We as consumers view brands in a similar way to this, a collection of attributes that we then combine to form the overall image or perception of a brand. (Peter, Olsen, Grunert, 1999. pg65) Some attributes will be better or more desirable than others and it may be only one attribute that results in the purchase of a brand over a close substitute. For instance one may evaluate a pair of Nike trainers by their price, comfort, quality, fashionability or availability, the purchase decision may be based predominantly on the attribute of price, perhaps in the event of a reduction in a sale, however other factors will be considered by the consumer In a mental list of most important attributes down to the least.

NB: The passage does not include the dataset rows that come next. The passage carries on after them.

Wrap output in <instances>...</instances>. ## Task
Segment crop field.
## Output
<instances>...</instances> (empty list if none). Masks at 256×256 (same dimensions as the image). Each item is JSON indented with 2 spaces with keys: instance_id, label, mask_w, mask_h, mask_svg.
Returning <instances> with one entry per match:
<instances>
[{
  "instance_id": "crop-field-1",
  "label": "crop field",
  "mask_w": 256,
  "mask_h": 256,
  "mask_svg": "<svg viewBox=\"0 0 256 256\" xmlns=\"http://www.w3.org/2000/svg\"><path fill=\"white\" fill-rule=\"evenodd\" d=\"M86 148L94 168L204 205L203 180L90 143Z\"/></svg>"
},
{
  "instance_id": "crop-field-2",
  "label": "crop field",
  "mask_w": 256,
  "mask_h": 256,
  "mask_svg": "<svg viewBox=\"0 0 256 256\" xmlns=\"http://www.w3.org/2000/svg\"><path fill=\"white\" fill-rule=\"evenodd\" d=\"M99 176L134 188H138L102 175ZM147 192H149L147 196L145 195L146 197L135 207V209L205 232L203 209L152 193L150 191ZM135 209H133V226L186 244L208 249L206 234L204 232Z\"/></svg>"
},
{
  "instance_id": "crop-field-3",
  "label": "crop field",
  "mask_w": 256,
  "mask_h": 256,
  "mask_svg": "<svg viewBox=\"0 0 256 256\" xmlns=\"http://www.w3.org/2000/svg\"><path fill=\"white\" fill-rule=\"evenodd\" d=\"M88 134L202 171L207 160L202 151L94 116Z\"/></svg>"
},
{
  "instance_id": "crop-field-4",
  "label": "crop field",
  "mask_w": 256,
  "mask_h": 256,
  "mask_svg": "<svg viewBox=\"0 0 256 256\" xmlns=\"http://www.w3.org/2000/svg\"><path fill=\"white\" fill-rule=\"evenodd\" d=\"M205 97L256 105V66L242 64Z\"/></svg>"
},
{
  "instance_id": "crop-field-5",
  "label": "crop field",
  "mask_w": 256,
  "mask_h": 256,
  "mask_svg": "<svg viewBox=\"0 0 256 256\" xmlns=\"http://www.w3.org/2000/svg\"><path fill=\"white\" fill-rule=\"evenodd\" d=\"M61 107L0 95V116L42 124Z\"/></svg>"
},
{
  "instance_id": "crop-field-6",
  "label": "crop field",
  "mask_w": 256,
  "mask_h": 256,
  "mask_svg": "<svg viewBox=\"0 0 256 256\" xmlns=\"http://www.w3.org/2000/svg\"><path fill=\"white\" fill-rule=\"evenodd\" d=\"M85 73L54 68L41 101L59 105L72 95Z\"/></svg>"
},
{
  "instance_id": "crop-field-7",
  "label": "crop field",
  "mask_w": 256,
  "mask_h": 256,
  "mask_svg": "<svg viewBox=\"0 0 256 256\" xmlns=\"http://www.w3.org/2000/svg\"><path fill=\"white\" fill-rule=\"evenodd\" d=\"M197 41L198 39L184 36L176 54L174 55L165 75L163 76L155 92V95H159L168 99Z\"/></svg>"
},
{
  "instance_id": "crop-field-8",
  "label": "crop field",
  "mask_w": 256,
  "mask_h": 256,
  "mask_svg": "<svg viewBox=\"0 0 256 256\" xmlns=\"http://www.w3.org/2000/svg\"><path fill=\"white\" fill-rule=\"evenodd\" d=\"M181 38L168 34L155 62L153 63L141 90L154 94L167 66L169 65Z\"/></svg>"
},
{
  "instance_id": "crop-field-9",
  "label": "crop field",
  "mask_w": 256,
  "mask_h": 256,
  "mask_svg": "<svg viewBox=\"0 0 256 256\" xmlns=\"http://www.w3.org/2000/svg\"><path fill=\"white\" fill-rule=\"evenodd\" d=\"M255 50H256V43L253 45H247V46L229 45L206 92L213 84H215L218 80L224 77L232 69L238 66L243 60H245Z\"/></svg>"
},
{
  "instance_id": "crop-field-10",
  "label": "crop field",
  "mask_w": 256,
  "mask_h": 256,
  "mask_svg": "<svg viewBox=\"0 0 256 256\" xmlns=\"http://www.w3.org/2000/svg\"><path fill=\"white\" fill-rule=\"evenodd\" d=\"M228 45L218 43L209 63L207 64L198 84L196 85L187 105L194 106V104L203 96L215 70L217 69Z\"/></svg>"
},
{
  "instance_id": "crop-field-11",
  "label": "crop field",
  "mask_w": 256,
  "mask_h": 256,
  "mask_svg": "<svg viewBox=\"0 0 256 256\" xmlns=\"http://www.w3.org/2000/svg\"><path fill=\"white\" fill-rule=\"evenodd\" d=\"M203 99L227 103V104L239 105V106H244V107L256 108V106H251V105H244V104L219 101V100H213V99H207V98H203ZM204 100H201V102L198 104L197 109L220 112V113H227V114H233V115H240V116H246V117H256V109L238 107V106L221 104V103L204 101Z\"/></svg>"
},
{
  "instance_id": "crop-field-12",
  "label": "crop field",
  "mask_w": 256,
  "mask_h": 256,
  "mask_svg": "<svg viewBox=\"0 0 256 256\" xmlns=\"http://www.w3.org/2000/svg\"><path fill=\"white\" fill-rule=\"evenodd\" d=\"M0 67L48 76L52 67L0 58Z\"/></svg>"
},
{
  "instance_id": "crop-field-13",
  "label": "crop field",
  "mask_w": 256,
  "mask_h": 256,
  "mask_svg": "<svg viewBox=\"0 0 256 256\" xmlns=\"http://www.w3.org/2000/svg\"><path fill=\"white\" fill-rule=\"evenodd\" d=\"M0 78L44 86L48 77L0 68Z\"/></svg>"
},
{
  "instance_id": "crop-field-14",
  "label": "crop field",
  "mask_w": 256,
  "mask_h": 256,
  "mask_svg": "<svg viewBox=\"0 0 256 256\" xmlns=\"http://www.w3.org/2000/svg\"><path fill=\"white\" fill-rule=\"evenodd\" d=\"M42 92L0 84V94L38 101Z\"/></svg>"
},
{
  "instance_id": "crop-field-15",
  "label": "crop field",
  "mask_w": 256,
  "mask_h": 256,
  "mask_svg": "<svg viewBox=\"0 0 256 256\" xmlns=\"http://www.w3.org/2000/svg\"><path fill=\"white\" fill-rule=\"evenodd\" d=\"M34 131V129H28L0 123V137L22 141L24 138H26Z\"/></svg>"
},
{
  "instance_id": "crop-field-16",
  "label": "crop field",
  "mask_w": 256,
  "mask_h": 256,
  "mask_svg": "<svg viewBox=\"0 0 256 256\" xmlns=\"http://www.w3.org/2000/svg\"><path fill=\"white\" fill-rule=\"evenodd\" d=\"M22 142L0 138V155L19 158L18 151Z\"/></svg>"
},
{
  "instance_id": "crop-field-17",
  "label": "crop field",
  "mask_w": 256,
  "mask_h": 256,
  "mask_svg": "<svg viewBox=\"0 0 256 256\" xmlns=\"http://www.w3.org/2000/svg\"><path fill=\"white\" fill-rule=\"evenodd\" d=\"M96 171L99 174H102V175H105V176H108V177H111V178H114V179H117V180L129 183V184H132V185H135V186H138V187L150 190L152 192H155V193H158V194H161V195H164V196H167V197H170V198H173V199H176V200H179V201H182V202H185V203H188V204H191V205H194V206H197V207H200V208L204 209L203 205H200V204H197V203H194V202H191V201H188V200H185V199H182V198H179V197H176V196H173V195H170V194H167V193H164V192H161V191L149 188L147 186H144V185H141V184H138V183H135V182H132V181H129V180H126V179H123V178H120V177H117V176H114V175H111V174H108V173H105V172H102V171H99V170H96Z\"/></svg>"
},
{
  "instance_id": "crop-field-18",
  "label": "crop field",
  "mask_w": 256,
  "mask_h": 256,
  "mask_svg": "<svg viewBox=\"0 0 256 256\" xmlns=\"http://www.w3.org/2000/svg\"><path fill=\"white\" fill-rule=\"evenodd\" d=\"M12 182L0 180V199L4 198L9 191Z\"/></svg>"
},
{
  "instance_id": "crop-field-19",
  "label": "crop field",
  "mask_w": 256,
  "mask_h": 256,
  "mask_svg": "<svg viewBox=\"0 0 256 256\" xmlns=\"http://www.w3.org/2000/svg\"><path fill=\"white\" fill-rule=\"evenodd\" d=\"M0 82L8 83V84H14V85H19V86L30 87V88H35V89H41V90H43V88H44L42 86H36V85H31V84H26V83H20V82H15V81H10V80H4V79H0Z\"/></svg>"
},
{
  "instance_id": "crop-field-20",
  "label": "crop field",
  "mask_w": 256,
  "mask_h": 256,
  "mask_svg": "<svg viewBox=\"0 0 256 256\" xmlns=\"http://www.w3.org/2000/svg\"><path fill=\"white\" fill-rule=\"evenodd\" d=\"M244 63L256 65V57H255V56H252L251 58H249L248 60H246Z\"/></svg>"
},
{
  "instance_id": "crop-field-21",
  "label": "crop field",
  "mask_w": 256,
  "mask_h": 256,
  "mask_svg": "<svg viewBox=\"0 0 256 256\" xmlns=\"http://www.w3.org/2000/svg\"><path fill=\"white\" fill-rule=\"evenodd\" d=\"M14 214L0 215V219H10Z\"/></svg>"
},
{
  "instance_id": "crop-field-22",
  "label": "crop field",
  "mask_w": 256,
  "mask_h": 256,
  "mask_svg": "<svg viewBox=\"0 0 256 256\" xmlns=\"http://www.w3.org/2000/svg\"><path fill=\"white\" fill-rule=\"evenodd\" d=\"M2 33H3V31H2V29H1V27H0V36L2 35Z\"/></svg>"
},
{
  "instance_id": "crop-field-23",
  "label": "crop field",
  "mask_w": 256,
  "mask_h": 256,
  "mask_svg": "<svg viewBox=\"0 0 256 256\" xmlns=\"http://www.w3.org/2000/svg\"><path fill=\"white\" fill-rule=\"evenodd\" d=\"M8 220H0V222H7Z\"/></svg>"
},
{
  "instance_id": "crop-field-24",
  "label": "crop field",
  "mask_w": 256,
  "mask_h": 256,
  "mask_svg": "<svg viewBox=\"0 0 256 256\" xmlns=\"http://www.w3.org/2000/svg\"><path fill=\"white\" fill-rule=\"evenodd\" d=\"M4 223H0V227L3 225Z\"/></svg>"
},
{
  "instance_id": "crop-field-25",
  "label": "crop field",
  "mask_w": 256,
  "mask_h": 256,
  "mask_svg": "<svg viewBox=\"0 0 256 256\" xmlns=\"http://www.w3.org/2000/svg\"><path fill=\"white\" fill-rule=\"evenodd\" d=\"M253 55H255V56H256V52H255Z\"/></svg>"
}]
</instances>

A ‘brand’ refers to point of differentiation between two products, carrying the name of the manufacturer or the retailer and the specific name of the actual product. The difference between a brand and a commodity can be explained by ‘added values,’ a brand is more than just the sum of all its attributes, it also embodies additional intangible attributes to the purchaser affecting at an emotional level. Marketers emphasise the particular ‘qualities’ of their brand through aspects such as the brand name, packaging, shelf location and other such cues which give information to the consumer about the nature of the product. They do this through the marketing mix, consisting of product, promotion, price and distribution. Using these elements marketers can position the brand in the consumers mind and attempt to influence them to buy their brand over rival brands.
The place or distribution variable refers to the availability of the product to the right people whilst keeping costs as low as possible. Promotion is the communication to one or more groups in order to stimulate awareness, increase interest or to educate about product features. The product variable refers to all the aspects of the actual product like the packaging and actual attributes. The price variable is obviously associated with the price of the product in relation to demand and market forces.
One useful term that distinguishes brands from commodity items is that of ‘brand equity.’ This comprises of three components, the characteristics of a brand, how they affect its strength and how this is reflected in its financial value. Brands consist much more than just their physical value, it is the intangible value of brand loyalty, brand name awareness, perceived brand quality and brand associations which make up the overall brand equity, representing the marketing and financial value of brand strength in the market.
This is an important concept because it goes beyond the bounds of tangibility and takes an all around perspective of the brand. Brand equity has to be built over time and expenditure through careful planning and management. The aim is to create a standardised perception of the brand, desired by the manufacturers, from the consumer point of view.
Consider a brand like ‘Marlboro cigarettes.’ Even to non-smokers it has connotations of a high quality brand with it’s distinctive packaging and high advertising expenditure. A large percentage of people could also link the ‘cowboy’ image to the brand, representing the rough masculine characteristics of the brand and the notion of American freedom, suggesting a suitable market segment and sustaining a desirable image for people to aspire to.